“No person is above the law in this country.”
When Mitch McConnell blocked Merrick Garland as a candidate for the Supreme Court in 2016, who could have imagined, ever, that this calling lay ahead.
If you’ll remember, President Obama nominated Merrick Garland, summa cum laude from Harvard College and magna cum laude from Harvard Law, to serve as a justice of the Supreme Court in March 2016 to fill the vacancy created by the death of Antonin Scalia. However, the Republican senate led by majority leader Mitch McConnell refused to hold a hearing or vote on his nomination. The unprecedented refusal was highly controversial. Garland’s nomination lasted 293 days, the longest to date by far, expiring on January 3, 2017, at the end of the 114th Congress.

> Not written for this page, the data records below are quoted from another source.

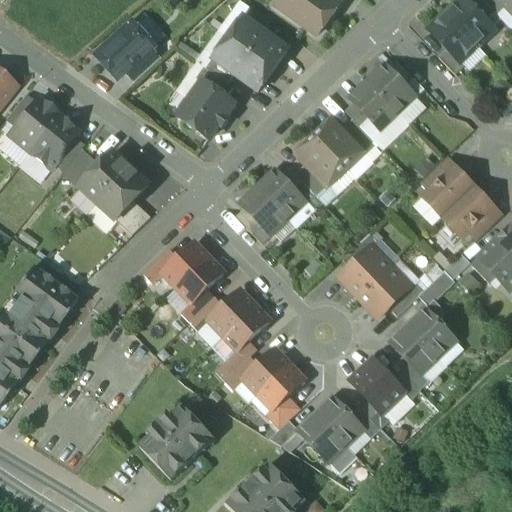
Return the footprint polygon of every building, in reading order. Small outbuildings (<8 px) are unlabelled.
[(330,0),(281,0),(275,9),(317,39),(340,7),(330,0)] [(494,16),(479,0),(476,0),(469,7),(486,24),(494,16)] [(505,8),(496,0),(479,0),(494,16),(496,17),(505,8)] [(511,0),(496,0),(505,8),(508,12),(511,8),(511,0)] [(469,7),(464,1),(446,18),(477,49),(494,33),(486,24),(469,7)] [(271,26),(250,11),(243,21),(264,36),(271,26)] [(477,49),(446,18),(429,34),(447,53),(460,66),(461,65),(477,49)] [(264,36),(243,21),(228,42),(274,74),(288,54),(264,36)] [(154,50),(132,27),(97,59),(118,83),(125,76),(152,52),(154,50)] [(274,74),(228,42),(213,63),(235,78),(259,95),(274,74)] [(152,52),(125,76),(135,87),(161,62),(152,52)] [(447,53),(439,61),(455,79),(465,70),(461,65),(460,66),(447,53)] [(235,78),(213,63),(206,72),(228,88),(235,78)] [(414,82),(397,65),(389,73),(406,90),(414,82)] [(385,69),(367,85),(398,117),(415,100),(406,90),(389,73),(385,69)] [(206,72),(204,71),(196,82),(203,87),(204,86),(226,102),(233,92),(228,88),(206,72)] [(0,107),(15,89),(0,77),(0,107)] [(367,85),(350,102),(371,124),(381,134),(398,117),(367,85)] [(226,102),(204,86),(203,87),(193,101),(184,102),(179,110),(180,119),(179,120),(209,142),(219,129),(221,130),(227,122),(225,120),(234,108),(226,102)] [(24,99),(5,123),(14,130),(33,107),(24,99)] [(14,130),(7,139),(29,157),(59,119),(37,102),(33,107),(14,130)] [(371,124),(354,106),(346,115),(353,123),(362,132),(371,124)] [(80,136),(59,119),(29,157),(50,174),(75,143),(80,136)] [(343,133),(334,123),(315,141),(346,173),(364,155),(343,133)] [(362,132),(353,123),(343,133),(364,155),(375,145),(362,132)] [(346,173),(315,141),(296,158),(306,168),(327,191),(346,173)] [(75,143),(55,167),(64,175),(84,150),(75,143)] [(99,171),(81,155),(65,177),(80,191),(99,171)] [(99,171),(80,191),(98,208),(131,172),(113,156),(99,171)] [(327,191),(306,168),(295,178),(317,200),(317,201),(327,191)] [(439,169),(422,186),(430,194),(448,178),(439,169)] [(295,178),(288,170),(279,178),(296,196),(304,188),(295,178)] [(430,194),(423,201),(443,221),(474,191),(455,171),(448,178),(430,194)] [(131,172),(98,208),(116,224),(134,205),(148,188),(131,172)] [(346,173),(327,191),(336,200),(355,182),(346,173)] [(279,178),(275,174),(258,191),(288,222),(305,206),(305,205),(296,196),(279,178)] [(317,200),(304,188),(296,196),(305,205),(305,206),(309,202),(313,205),(317,200)] [(288,222),(258,191),(240,207),(245,212),(261,229),(271,239),(288,222)] [(494,211),(474,191),(443,221),(462,242),(469,235),(486,219),(494,211)] [(134,205),(116,224),(132,239),(151,221),(134,205)] [(261,229),(245,212),(236,220),(253,237),(261,229)] [(486,219),(469,235),(477,243),(494,227),(486,219)] [(511,231),(496,245),(511,261),(511,231)] [(368,238),(342,263),(350,271),(372,251),(373,251),(377,247),(368,238)] [(511,261),(496,245),(478,262),(496,281),(509,294),(511,291),(511,261)] [(178,262),(163,277),(163,278),(177,292),(209,262),(195,246),(178,262)] [(373,251),(372,251),(350,271),(339,282),(359,302),(391,271),(373,251)] [(170,253),(144,278),(153,288),(163,278),(163,277),(178,262),(170,253)] [(462,259),(445,275),(453,284),(470,267),(462,259)] [(209,262),(177,292),(191,306),(192,307),(207,293),(224,277),(209,262)] [(496,281),(478,262),(471,269),(489,288),(496,281)] [(31,270),(0,312),(0,407),(77,304),(31,270)] [(410,290),(391,271),(359,302),(378,322),(389,312),(411,291),(410,290)] [(423,295),(418,300),(428,310),(429,311),(435,305),(455,286),(453,284),(445,275),(444,275),(423,295)] [(411,291),(389,312),(397,320),(418,300),(423,295),(414,286),(410,290),(411,291)] [(207,293),(192,307),(191,306),(180,317),(189,326),(215,301),(207,293)] [(224,310),(209,325),(223,340),(255,309),(240,294),(224,310)] [(215,301),(189,326),(199,336),(209,325),(224,310),(215,301)] [(442,312),(435,305),(429,311),(428,310),(425,313),(438,326),(442,322),(442,312)] [(255,309),(223,340),(237,354),(238,355),(249,345),(270,324),(255,309)] [(438,326),(425,313),(408,330),(438,361),(456,345),(438,326)] [(408,330),(391,346),(404,360),(421,378),(422,377),(438,361),(408,330)] [(237,354),(222,368),(231,378),(250,360),(257,353),(249,345),(238,355),(237,354)] [(259,369),(243,384),(244,384),(258,399),(290,368),(275,353),(259,369)] [(231,378),(224,385),(233,394),(244,384),(243,384),(259,369),(250,360),(231,378)] [(421,378),(404,360),(395,368),(400,373),(420,394),(429,385),(422,377),(421,378)] [(391,381),(373,363),(350,385),(368,404),(381,417),(382,417),(404,396),(404,395),(391,381)] [(290,368),(258,399),(272,413),(273,414),(288,399),(304,383),(290,368)] [(420,394),(400,373),(391,381),(404,395),(404,396),(411,404),(421,395),(420,394)] [(288,399),(273,414),(272,413),(265,419),(279,434),(289,424),(301,413),(288,399)] [(351,420),(333,402),(316,418),(346,450),(363,434),(363,433),(351,420)] [(381,417),(368,404),(360,412),(380,434),(390,425),(382,417),(381,417)] [(183,410),(164,428),(160,423),(154,429),(158,433),(140,451),(171,484),(215,443),(183,410)] [(380,434),(360,412),(351,420),(363,433),(363,434),(371,443),(380,434)] [(299,434),(298,435),(329,467),(329,466),(346,450),(316,418),(299,434)] [(299,434),(289,424),(279,434),(269,443),(282,451),(298,435),(299,434)] [(346,450),(329,466),(340,478),(357,462),(346,450)] [(270,467),(227,509),(230,511),(298,511),(306,505),(270,467)]
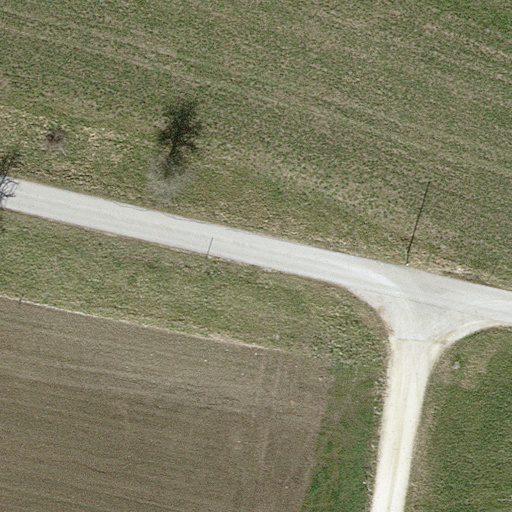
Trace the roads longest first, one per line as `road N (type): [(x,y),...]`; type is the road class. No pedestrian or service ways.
road 1 (track): [(511,306),(0,186)]
road 2 (track): [(423,287),(391,511)]
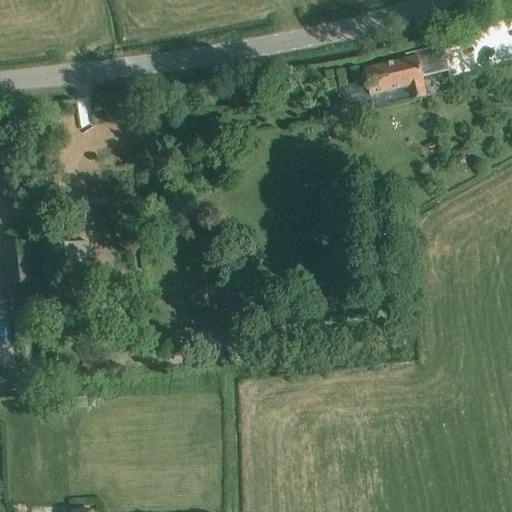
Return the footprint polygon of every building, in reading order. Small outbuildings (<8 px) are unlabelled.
[(366,82),(338,89),(343,110),(371,104),(369,96),(370,96),(407,87),(410,101),(426,97),(423,83),(424,83),(422,78),(448,72),(449,72),(447,62),(443,46),(442,46),(405,55),(405,56),(407,55),(408,59),(364,70),(366,82)] [(73,241),(55,243),(57,266),(75,264),(73,241)] [(33,283),(31,263),(29,244),(3,246),(7,286),(33,283)] [(27,324),(16,325),(17,345),(29,344),(27,324)] [(72,398),(64,399),(65,411),(73,410),(72,398)]
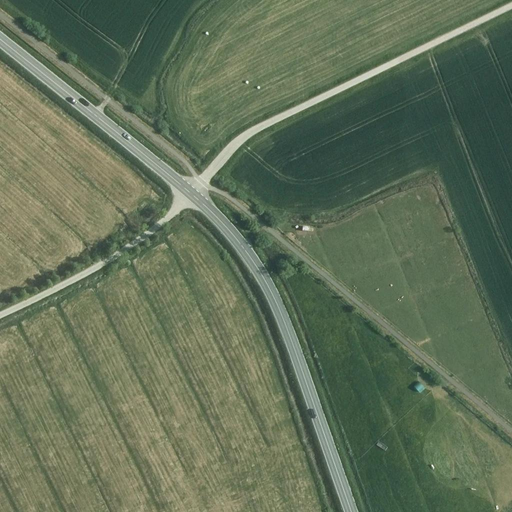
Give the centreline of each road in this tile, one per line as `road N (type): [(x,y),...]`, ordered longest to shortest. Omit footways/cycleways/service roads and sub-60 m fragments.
road 1 (secondary): [(0,39),(190,192),(241,244),(283,321),(352,511)]
road 2 (track): [(204,177),(279,116),(511,7)]
road 3 (track): [(190,192),(109,257),(0,312)]
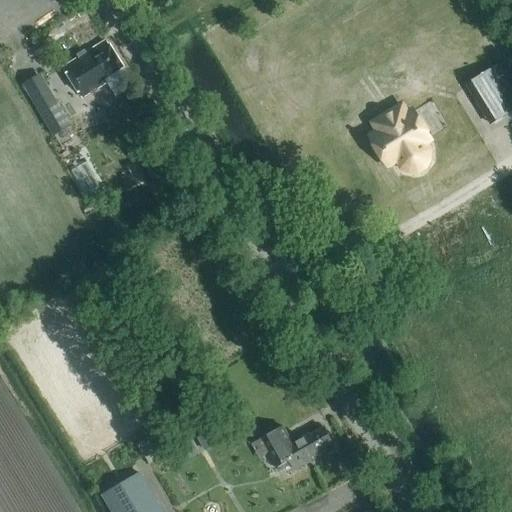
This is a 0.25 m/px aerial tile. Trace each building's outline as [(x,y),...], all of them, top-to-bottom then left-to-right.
[(131,89),(118,70),(122,67),(107,43),(65,70),(83,97),(106,83),(116,99),(131,89)] [(489,126),(511,112),(511,82),(501,64),(465,86),(489,126)] [(53,138),(72,127),(42,75),(23,86),(53,138)] [(402,108),(374,124),(380,133),(370,139),(387,166),(397,160),(402,167),(409,170),(417,171),(424,166),(428,159),(428,151),(423,144),(427,141),(410,114),(407,116),(402,108)] [(292,443),(283,427),(252,444),(261,462),(269,453),(278,468),(290,462),(294,471),(327,453),(324,448),(332,444),(323,428),(304,439),(303,437),(292,443)] [(177,449),(165,429),(127,450),(139,471),(177,449)] [(221,443),(213,429),(197,438),(205,452),(221,443)] [(199,455),(192,442),(174,452),(182,465),(199,455)] [(111,511),(164,511),(140,472),(101,495),(111,511)]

President Biden nominated Garland as attorney general in January 2021. He was confirmed by the Senate and took office in March.
Ahhh, the irony:
The most significant effort to strengthen penalties for misconduct came from a Republican Congress and was signed into law by Trump himself: The FISA reauthorization act of 2017, which made mishandling classified information a felony punishable by up to five years in prison. The law seemed to be aimed at former secretary of state Hillary Clinton, whose use of a private email server was a central part of Republican attacks that helped to elect Trump in 2016. Now, along with the Presidential Records Act, it may be one of the most useful tools the government has to hold the former president accountable.
I remember the anger and helplessness this evoked, but maybe this was Judge Garland’s destiny. It’s not funny but . . . the last laugh?